Data extracted from a collection:
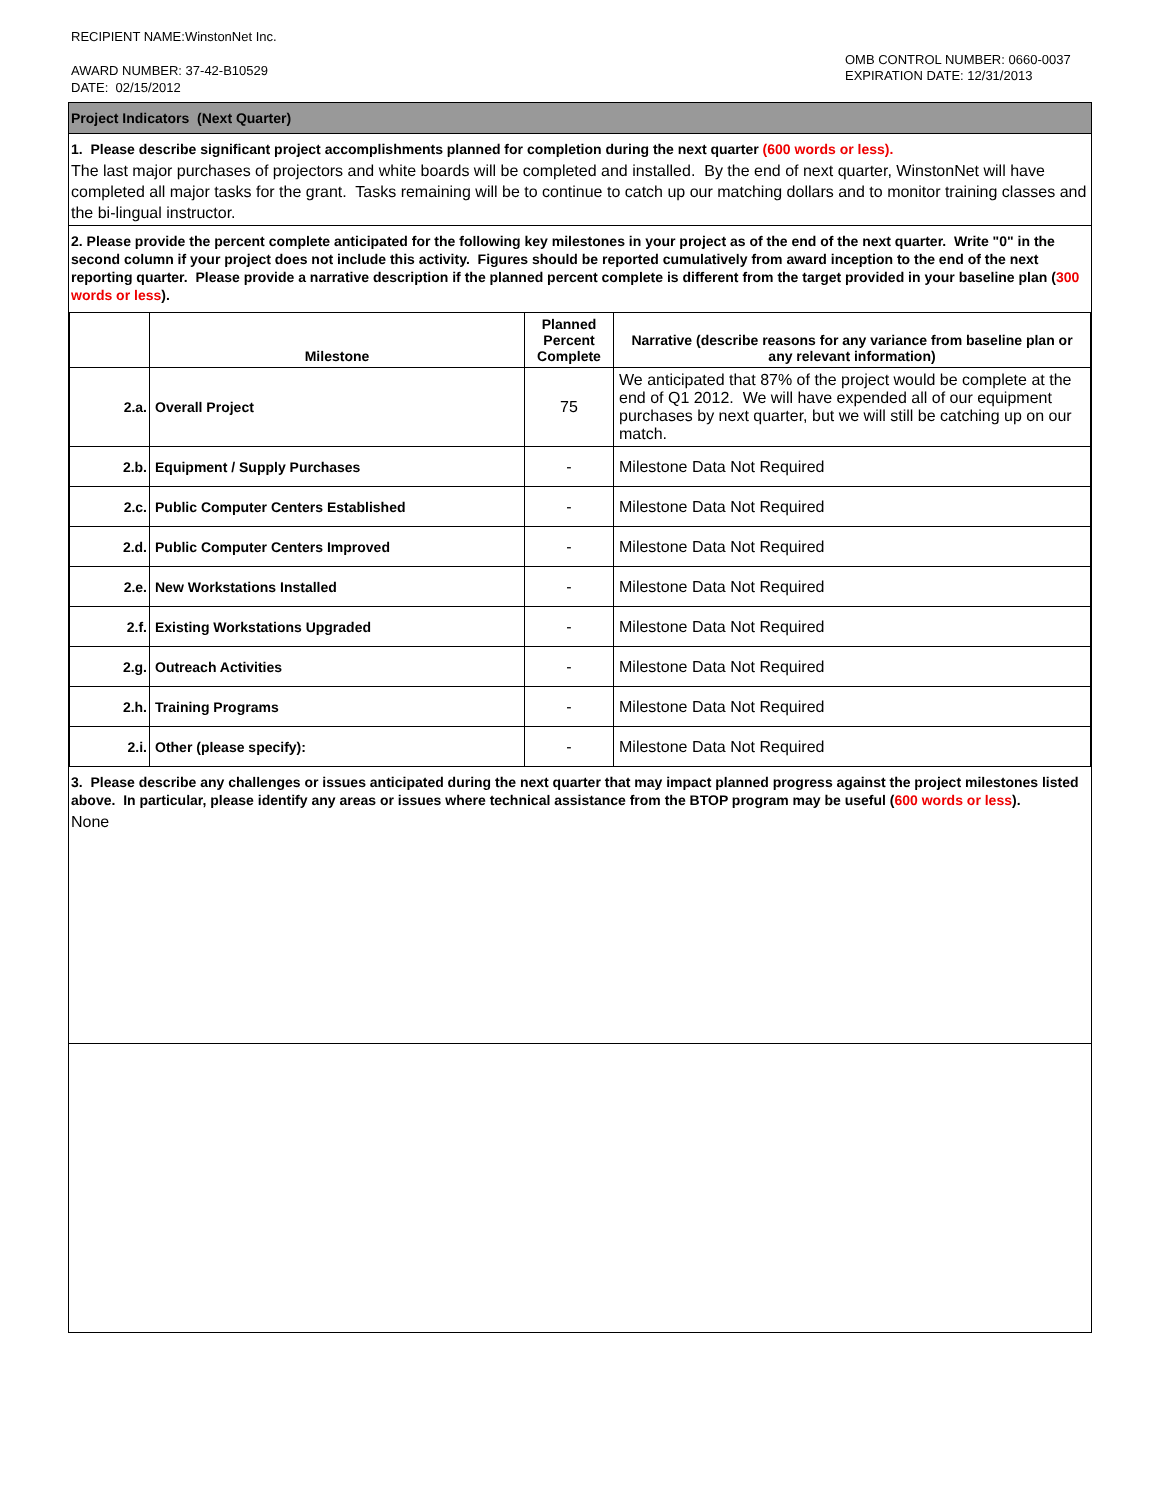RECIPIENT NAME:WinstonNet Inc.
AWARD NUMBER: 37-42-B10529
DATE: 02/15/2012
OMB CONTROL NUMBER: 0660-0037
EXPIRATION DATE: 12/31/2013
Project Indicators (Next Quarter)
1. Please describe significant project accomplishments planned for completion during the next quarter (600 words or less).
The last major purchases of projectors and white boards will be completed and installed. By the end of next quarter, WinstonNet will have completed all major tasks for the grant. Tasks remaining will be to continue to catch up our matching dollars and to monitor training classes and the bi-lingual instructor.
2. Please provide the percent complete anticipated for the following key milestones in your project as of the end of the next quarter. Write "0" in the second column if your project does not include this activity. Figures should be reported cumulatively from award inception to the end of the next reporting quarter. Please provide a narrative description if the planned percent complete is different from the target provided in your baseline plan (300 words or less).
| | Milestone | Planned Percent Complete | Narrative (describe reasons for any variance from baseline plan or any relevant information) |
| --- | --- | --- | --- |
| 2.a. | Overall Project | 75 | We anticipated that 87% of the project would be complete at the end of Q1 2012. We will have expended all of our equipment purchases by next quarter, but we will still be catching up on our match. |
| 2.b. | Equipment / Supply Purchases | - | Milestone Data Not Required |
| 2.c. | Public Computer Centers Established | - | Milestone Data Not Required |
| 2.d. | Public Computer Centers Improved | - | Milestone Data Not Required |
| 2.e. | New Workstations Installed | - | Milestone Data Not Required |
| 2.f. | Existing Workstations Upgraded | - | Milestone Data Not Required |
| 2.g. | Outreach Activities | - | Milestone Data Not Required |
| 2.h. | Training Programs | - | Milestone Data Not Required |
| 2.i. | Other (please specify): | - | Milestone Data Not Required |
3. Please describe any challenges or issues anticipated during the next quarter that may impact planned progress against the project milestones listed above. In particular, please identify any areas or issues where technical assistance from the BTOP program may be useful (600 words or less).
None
---
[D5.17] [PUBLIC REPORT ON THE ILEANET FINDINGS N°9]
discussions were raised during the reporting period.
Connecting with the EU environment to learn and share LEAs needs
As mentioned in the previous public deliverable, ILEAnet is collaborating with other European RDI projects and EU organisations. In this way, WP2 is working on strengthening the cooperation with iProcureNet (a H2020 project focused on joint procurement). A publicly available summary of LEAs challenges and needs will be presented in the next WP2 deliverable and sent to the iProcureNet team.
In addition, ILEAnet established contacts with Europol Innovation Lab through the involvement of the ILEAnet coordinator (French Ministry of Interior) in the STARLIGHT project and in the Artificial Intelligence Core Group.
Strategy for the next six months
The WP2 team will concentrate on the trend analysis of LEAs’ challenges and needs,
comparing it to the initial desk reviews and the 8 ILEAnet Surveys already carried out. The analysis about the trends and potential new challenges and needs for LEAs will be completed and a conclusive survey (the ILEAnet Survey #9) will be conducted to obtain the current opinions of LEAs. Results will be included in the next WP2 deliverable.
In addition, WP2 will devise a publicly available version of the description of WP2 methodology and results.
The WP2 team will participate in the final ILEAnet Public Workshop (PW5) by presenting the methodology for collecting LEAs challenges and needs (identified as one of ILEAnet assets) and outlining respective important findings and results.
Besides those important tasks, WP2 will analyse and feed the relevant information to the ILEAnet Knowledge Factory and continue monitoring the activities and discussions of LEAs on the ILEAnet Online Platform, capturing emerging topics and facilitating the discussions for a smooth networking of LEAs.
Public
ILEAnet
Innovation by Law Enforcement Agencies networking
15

## TASK ITEM
The expected output is each line of the records above that includes the word "Computer".

## SOLUTION TO THE EXERCISE
| 2.c. | Public Computer Centers Established | - | Milestone Data Not Required |
| 2.d. | Public Computer Centers Improved | - | Milestone Data Not Required |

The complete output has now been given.